In a workgroup environment, however, accomplishing the same thing is a lot tougher because the local group policy is intended to apply to all users, regardless of account or group membership. But with a little finesse, you can apply restrictions to individual users.

The Group Policy console

You use the Group Policy console to apply restrictions. Before you go rushing off to lock down your users, however, keep this in mind: The changes you're going to make will initially affect the local administrator account on each computer. Don't apply any restrictions that will prevent you from later removing the restrictions from the administrator account. You might want to temporarily create an account with membership in the Administrators group to use in case you have problems and need to undo the restrictions.

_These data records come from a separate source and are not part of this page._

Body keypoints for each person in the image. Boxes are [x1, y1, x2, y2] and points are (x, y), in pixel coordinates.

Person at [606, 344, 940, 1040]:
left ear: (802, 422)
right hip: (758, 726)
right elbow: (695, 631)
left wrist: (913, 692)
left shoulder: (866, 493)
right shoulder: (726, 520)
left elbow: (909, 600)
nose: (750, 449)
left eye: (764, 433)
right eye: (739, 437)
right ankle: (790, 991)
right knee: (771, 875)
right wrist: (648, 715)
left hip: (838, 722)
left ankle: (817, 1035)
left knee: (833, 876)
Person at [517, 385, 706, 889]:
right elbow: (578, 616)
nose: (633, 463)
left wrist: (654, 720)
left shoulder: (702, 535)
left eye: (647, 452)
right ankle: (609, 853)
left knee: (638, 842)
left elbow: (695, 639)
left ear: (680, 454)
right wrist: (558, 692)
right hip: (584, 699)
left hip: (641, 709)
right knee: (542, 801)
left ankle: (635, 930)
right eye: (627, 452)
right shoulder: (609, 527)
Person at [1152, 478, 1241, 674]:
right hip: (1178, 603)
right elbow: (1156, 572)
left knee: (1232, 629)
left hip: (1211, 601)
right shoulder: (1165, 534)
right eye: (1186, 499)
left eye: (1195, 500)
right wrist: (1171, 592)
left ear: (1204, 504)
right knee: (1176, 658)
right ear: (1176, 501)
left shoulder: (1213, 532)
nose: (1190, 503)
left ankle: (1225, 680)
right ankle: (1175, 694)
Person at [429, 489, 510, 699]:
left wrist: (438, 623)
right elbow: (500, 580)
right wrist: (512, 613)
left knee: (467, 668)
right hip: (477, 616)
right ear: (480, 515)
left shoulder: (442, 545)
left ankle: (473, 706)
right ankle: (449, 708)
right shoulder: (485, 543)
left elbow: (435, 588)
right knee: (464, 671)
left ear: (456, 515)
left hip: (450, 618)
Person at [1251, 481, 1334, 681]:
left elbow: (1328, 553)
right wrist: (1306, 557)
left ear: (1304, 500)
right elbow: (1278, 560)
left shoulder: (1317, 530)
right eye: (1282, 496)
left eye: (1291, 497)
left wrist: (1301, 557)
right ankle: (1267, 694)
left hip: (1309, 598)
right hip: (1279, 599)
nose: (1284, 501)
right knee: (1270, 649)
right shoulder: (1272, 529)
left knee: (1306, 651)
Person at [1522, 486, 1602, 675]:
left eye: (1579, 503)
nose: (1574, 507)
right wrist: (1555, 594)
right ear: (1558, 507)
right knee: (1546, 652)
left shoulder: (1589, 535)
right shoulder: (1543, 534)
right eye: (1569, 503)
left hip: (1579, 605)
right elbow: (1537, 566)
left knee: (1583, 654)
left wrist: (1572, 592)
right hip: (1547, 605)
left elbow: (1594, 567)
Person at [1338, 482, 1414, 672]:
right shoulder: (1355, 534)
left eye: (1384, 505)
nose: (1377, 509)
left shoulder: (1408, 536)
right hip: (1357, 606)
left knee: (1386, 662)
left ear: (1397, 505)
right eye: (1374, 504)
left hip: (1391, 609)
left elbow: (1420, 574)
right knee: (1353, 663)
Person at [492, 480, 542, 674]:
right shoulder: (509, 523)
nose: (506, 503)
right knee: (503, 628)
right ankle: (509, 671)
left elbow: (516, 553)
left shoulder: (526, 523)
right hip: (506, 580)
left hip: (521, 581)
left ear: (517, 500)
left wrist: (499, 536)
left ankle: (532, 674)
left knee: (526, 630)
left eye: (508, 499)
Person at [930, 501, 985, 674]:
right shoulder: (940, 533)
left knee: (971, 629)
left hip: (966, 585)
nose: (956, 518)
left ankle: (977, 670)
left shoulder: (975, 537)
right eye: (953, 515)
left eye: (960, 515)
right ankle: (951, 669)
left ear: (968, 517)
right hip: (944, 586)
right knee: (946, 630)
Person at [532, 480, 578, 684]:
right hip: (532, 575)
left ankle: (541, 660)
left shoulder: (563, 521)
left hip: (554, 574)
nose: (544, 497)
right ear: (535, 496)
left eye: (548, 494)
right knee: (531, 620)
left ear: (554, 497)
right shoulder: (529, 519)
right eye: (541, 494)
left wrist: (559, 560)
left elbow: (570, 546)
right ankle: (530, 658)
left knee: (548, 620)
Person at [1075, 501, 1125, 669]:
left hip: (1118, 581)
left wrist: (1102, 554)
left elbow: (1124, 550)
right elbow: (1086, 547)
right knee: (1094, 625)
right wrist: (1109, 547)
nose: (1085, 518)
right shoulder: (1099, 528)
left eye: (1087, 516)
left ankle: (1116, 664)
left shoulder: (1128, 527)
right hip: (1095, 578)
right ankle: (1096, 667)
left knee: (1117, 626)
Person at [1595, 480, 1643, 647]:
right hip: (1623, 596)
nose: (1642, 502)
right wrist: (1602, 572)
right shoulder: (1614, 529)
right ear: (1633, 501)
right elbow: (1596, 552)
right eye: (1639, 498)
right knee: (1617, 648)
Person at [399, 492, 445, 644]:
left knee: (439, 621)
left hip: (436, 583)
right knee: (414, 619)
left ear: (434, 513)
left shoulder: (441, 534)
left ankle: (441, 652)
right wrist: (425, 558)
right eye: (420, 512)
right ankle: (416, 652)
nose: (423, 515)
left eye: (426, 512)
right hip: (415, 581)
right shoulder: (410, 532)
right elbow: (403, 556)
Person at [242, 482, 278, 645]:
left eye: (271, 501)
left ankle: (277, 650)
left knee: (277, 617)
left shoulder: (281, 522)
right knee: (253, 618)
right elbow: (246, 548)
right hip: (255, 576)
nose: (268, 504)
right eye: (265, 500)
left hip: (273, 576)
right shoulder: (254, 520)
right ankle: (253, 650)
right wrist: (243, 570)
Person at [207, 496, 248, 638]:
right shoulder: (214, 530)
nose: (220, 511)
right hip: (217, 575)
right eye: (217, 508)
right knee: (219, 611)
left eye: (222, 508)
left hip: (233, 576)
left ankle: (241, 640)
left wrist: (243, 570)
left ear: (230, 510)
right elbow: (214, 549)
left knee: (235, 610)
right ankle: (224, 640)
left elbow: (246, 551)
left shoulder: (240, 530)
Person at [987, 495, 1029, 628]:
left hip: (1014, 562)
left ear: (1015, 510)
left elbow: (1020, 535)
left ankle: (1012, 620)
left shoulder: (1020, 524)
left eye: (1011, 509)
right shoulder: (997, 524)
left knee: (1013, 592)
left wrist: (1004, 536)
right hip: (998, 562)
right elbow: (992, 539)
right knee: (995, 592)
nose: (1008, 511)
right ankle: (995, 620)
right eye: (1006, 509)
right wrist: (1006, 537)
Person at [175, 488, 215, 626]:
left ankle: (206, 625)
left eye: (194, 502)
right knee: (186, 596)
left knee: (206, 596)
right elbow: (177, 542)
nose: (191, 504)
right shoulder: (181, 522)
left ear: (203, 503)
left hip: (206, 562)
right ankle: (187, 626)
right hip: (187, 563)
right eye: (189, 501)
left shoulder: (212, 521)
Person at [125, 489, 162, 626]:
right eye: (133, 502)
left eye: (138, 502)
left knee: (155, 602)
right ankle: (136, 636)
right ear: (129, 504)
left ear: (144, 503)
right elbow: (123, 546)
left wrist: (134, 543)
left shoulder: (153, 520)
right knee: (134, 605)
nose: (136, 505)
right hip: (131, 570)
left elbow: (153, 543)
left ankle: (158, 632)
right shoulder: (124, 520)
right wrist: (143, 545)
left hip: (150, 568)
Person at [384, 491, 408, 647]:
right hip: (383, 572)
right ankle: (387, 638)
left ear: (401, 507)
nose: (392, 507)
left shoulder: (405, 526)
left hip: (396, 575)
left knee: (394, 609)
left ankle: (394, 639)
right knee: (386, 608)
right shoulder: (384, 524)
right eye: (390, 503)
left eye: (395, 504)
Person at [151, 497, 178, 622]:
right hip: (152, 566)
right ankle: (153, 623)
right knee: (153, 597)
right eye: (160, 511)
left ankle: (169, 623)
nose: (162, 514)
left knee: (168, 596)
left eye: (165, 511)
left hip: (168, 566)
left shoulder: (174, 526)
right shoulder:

Here's how to fool Windows XP Professional into using different restrictions for users:

Log on as Administrator.
Go to Start | Run and enter Gpedit.msc in the Open dialog box to start the Group Policy console shown in Figure A.
Open the User Configuration/Administrative Templates branch and change settings as desired to enable restrictions as needed. The settings for each restriction vary.
Close the Group Policy console and log off; then log on again as Administrator to apply the change.
Log off and log on as another user to verify that the restrictions are applied. Log off and then log on as each of the other users, in turn, to whom you want to apply the restrictions.
Log on as Administrator and copy the file %systemroot%\System32\GroupPolicy\User\registry.pol to a backup location and name it UserReg.pol. Copy the file %systemroot%\System32\GroupPolicy\Machine\registry.pol to the same backup location and name it MachineReg.pol.
Open the Group Policy console and remove the restrictions applied in step four. In some cases, you might need to use the opposite setting from the one applied in step three. For example, if you selected Enable to apply a given restriction, choose Disable to remove the restriction, rather than Not Configured (which applies no change to the registry).
Close the Group Policy console and then copy the backup UserReg.pol file created in step six back to %systemroot%\System32\GroupPolicy\User\registry.pol, making sure to rename the file Registry.pol. Copy the backup MachineReg.pol created in step six back to %systemroot%\System32\GroupPolicy\Machine\registry.pol, making sure to rename the file Registry.pol.
Log off as administrator and log on as one of the restricted users to verify that the restrictions are in place. Log off and then log back on as administrator to verify that the restrictions are not applied to the administrator account. As long as you didn't use your own nonadministrator account to log on in step five, that account will not have the restrictions applied.